Most American newspapers over the past few decades have regularly printed advice columns, where readers can write in with relationship questions and receive an answer from a professional. I do not read these columns regularly, but I have glanced at them a few times, and it is obvious to me that this mode of giving advice comes with significant challenges. To begin with, the person giving the advice does not really know the person asking for it, nor do they ever get to hear more than one perspective on the “facts” presented in the letter. Therefore it is easy to give bad advice despite good intentions, because you have no idea what other important information that the individual asking for advice has left out.
The Apostle Paul faced some of these same challenges when He wrote his epistles which God has seen fit to include in the canon of Scripture. Paul could not always be present at the churches that needed his advice, so he would send them counsel remotely. He would tell them in clear terms what was right, and what was wrong, and would praise them or criticize them accordingly.
But Paul also knew his limits. He knew that he could not solve every dispute from afar. Many issues needed to be dealt with in person, as we see from the excerpt below:
So then, my brothers and sisters, when you gather to eat, you should all eat together. 34 Anyone who is hungry should eat something at home, so that when you meet together it may not result in judgment.
And when I come I will give further directions. (I Corinthians 11:33-34 NIV)
Paul, in this passage, and in the preceding verses, gives general instructions on church fellowship. He tells them that if they are to have a public meal, they should all share their food and eat together so that some do not pig out on the food that they have brought for themselves in the presence of others who are forced to look on helplessly while they are starving. Paul included this advice in his public letter, because the information needed to be relayed immediately, before the Corinthians’ selfish behavior could result in judgment from God.
However, Paul does not try to fix every fault of the Corinthian church remotely.

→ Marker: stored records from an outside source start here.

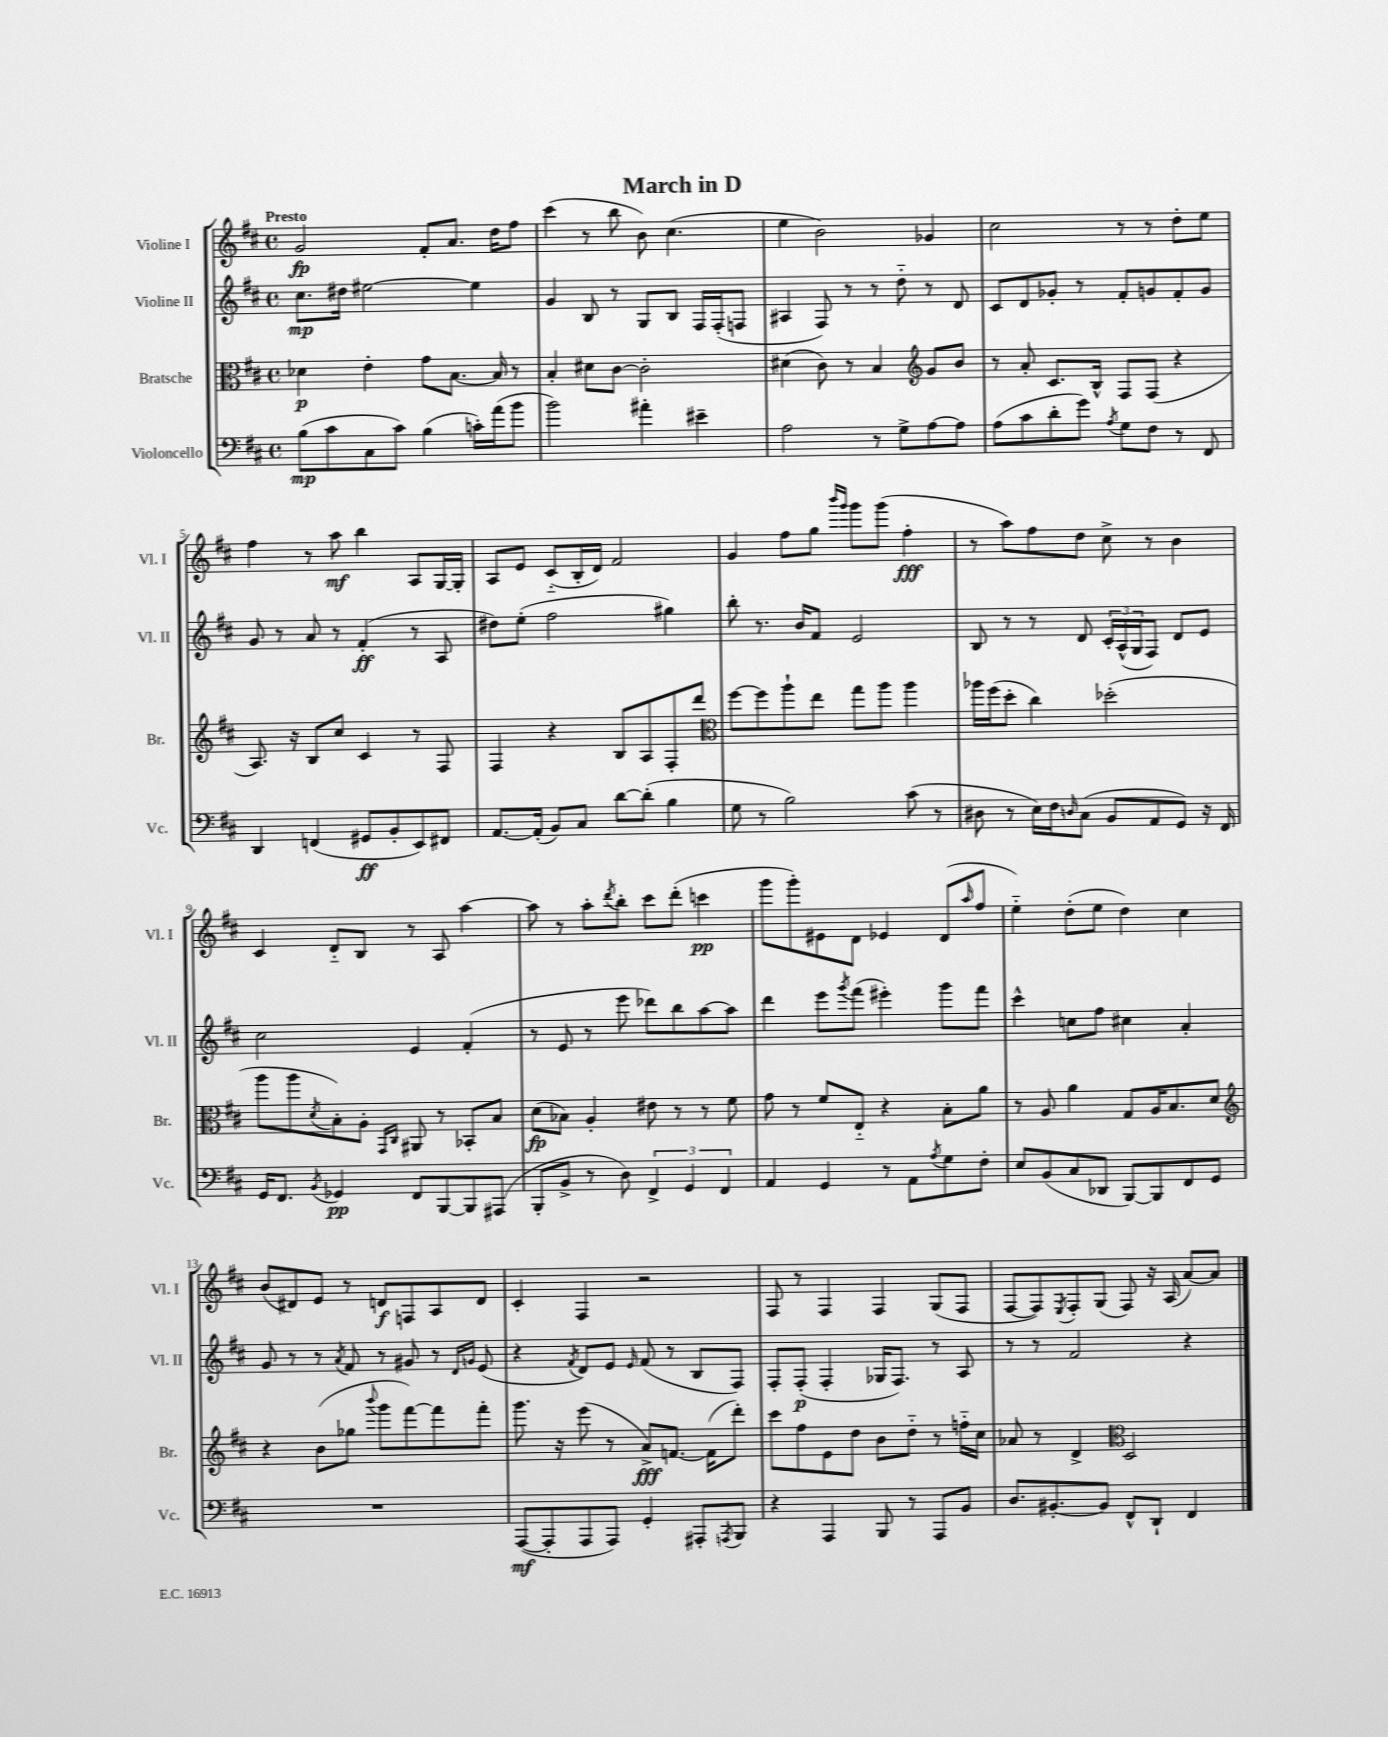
\header { title = "March in D" }
<<
\new StaffGroup <<
\new Staff = "s0" \with { instrumentName = "Violine I" shortInstrumentName = "Vl. I" } {
    \clef treble \key d \major \defaultTimeSignature \time 4/4 \tempo "Presto"
    g'2\fp fis'8-. a'8. d''16 fis''8 |
    cis'''4( r8 b''8 b'8) cis''4.( |
    e''4 b'2) ges'4 |
    cis''2 r8 r8 d''8-. e''8 |
    fis''4 r8 a''8\mf b''4 a8 g16~ g16-. |
    a8 e'8 cis'8-_( b16-. d'16) fis'2 |
    g'4 fis''8 g''8 \grace { b'''16 g'''16 } g'''8 g'''8( fis''4-.\fff |
    r8 a''8) fis''8 d''8 cis''8-> r8 b'4 |
    cis'4 d'8-_ b8 r8 a8 a''4~ |
    a''8 r8 a''8-. \acciaccatura { d'''8 } b''8-. cis'''8 d'''8-.( c'''4\pp |
    g'''8 g'''8-.) eis'8 d'8 ees'4 d'8( \grace { a''16 } fis''8 |
    e''4-_) d''8-.( e''8 d''4) cis''4 |
    b'8( dis'8) e'8 r8 d'8\f f8 a8 d'8 |
    cis'4-. fis4 r2 |
    fis8 r8 fis4 fis4 g8( fis8 |
    fis8~ fis8) \acciaccatura { e8 } fis8-. g8( fis8) r16 a16( a'8~) a'8 \bar "|." |
}
\new Staff = "s1" \with { instrumentName = "Violine II" shortInstrumentName = "Vl. II" } {
    \clef treble \key d \major \defaultTimeSignature \time 4/4
    cis''8.\mp dis''16 eis''2~ eis''4 |
    g'4 b8 r8 g8 b8 fis16 fis16-.( f8 |
    ais4 fis8) r8 r8 d''8-_ r8 d'8 |
    cis'8 d'8 ges'8-. r8 fis'8-. g'8 fis'8-. g'8 |
    g'8 r8 a'8 r8 fis'4-.\ff( r8 a8 |
    dis''8) e''8-.( fis''2 gis''4) |
    b''8-. r8. b'16 fis'8 e'2 |
    b8 r8 r8 d'8 \tuplet 3/2 { cis'16-. a16-^( g16 } fis8) d'8 e'8 |
    cis''2 e'4 fis'4-.( |
    r8 e'8 r8 e'''8 des'''8) b''8 a''8~ a''8 |
    d'''4 e'''8 \acciaccatura { g'''8 } fis'''8( eis'''4-.) g'''8 fis'''8 |
    cis'''4-^ c''8 fis''8 cis''4 a'4-. |
    g'8 r8 r8 \acciaccatura { a'8 } fis'8 r8 gis'8 r8 \grace { d'16 g'16 } e'8( |
    r4 \acciaccatura { fis'8 } d'8) e'8 \grace { e'16 } fis'8( r8 b8 fis8) |
    fis8-. fis8-.\p( fis4-. ges16 fis8.) r8 a8 |
    r8 r8 fis'2 r4 \bar "|." |
}
\new Staff = "s2" \with { instrumentName = "Bratsche" shortInstrumentName = "Br." } {
    \clef alto \key d \major \defaultTimeSignature \time 4/4
    des'4\p e'4-. g'8 b8.~ b16 r8 |
    b4-. dis'8 cis'8~ cis'2-. |
    dis'4( cis'8) r8 b4 \clef treble g'8 b'8 |
    r8 a'8-. cis'8. b16-^ fis8 fis8( r4 |
    a8.) r16 b8 cis''8 cis'4 r8 fis8 |
    fis4 r4 b8 a8 fis8-. d'''8 |
    \clef alto fis''8~ fis''8 a''8-! e''8 g''8 a''8 a''4 |
    aes''16 fis''16( d''8-. cis''4) des''2-.( |
    a''8 a''8 \acciaccatura { d'8 } b8-.) a8-. \grace { g,16 cis16 } ais,8 r8 bes,8-. b8 |
    d'8\fp( bes8) a4-. eis'8 r8 r8 fis'8 |
    g'8 r8 fis'8 e8-_ r4 b8-. a'8 |
    r8 a8 a'4 g8 a16 b8. d'8 |
    \clef treble r4 b'8( ges''8 \appoggiatura { b'''8 } g'''8 fis'''8~) fis'''8 fis'''8-. |
    g'''8. r16 e'''8( r8 a'8->\fff) f'8.~ f'16( d'''8-.) |
    cis'''8 fis''8 e'8 d''8 b'8 d''8-_ r8 f''16-_ cis''16 |
    aes'8 r8 d'4-> \clef alto d2 \bar "|." |
}
\new Staff = "s3" \with { instrumentName = "Violoncello" shortInstrumentName = "Vc." } {
    \clef bass \key d \major \defaultTimeSignature \time 4/4
    b8\mp( cis'8 cis8 cis'8) b4( c'16-.) a'16( b'8 |
    b'2) ais'4-. eis'4-- |
    a2 r8 g8-> a8~ a8 |
    a8( cis'8 d'8-. g'8) \acciaccatura { a8 } g8 fis8 r8 fis,8 |
    d,4 f,4( gis,8\ff b,8-. e,8) fis,8 |
    a,8.~ a,16-.( b,8) cis8 d'8~ d'8-.( b4 |
    g8 r8 b2) cis'8( r8 |
    dis8 r8 e16) fis16 \grace { d16 } cis8( b,8 a,8 g,8) r16 fis,16 |
    g,16 fis,8. \acciaccatura { b,8 } ges,4\pp fis,8 b,,8~ b,,8 ais,,8( |
    b,,8-. b,8-> r8 d8) \tuplet 3/2 { fis,4-> g,4 fis,4 } |
    a,4 g,4 r8 a,8 \acciaccatura { a8 } g8 fis8-. |
    e8 b,8( cis8 des,8 b,,8~) b,,8 fis,8 g,8 |
    R1 |
    a,,8~\mf( a,,8-. a,,8 a,,8) g,4-. ais,,8-. \acciaccatura { a,,8 } b,,8 |
    r4 a,,4 b,,8 r8 a,,8 b,8 |
    d8. bis,8.~-. bis,8 fis,8-^ d,8-! fis,4 \bar "|." |
}
>>
>>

Instead he tells them that when I come I will give further directions. Paul realized the danger of trying to answer every question in a letter. In addition to the obvious mistakes, the people in this church were doubtlessly committing many more sins that were more subtle and perhaps too sensitive to be addressed publicly. Paul only deals with the obvious mistakes in his letters. He addresses the sins that are so clearly wrong that there is no room for real debate. But the more complicated issues or “gray” areas he avoids until he can meet them face to face and learn all the facts for himself.
Paul here gives us a good example for how to give advice over the internet in the computer age. We must be cautious when people, especially people whom we do not know, ask us for advice. We must be sure that we do not hurt these people by giving them too much advice remotely. We must not be arrogant enough to think that we can answer all their questions without face to face contact with them. I myself occasionally receive requests for advice by readers of my blogs, and I am eager to give it, but it is important for me to know my limits and restrain myself from giving too much advice. If you ask me for counsel I can only really respond with general principles; it is up to you to apply those principles in your individual situation. For instance, there is a lot of advice I can give other Christians about dating. I can tell you not to date an unbeliever, I can tell you not to engage in a physical relationship before marriage, and I can tell you not to marry someone who has been divorced. But I cannot tell you whether or not you should marry some guy named “Fred.” I don’t know Fred; I don’t really know you either. You are the one who knows Fred, and you need to decide for yourself whether or not Fred fits the general criteria that I have given you. If you need more advice than I can give, then you must find some wise Christian who knows you better than I do and has closer contact with you to give you the advice you need.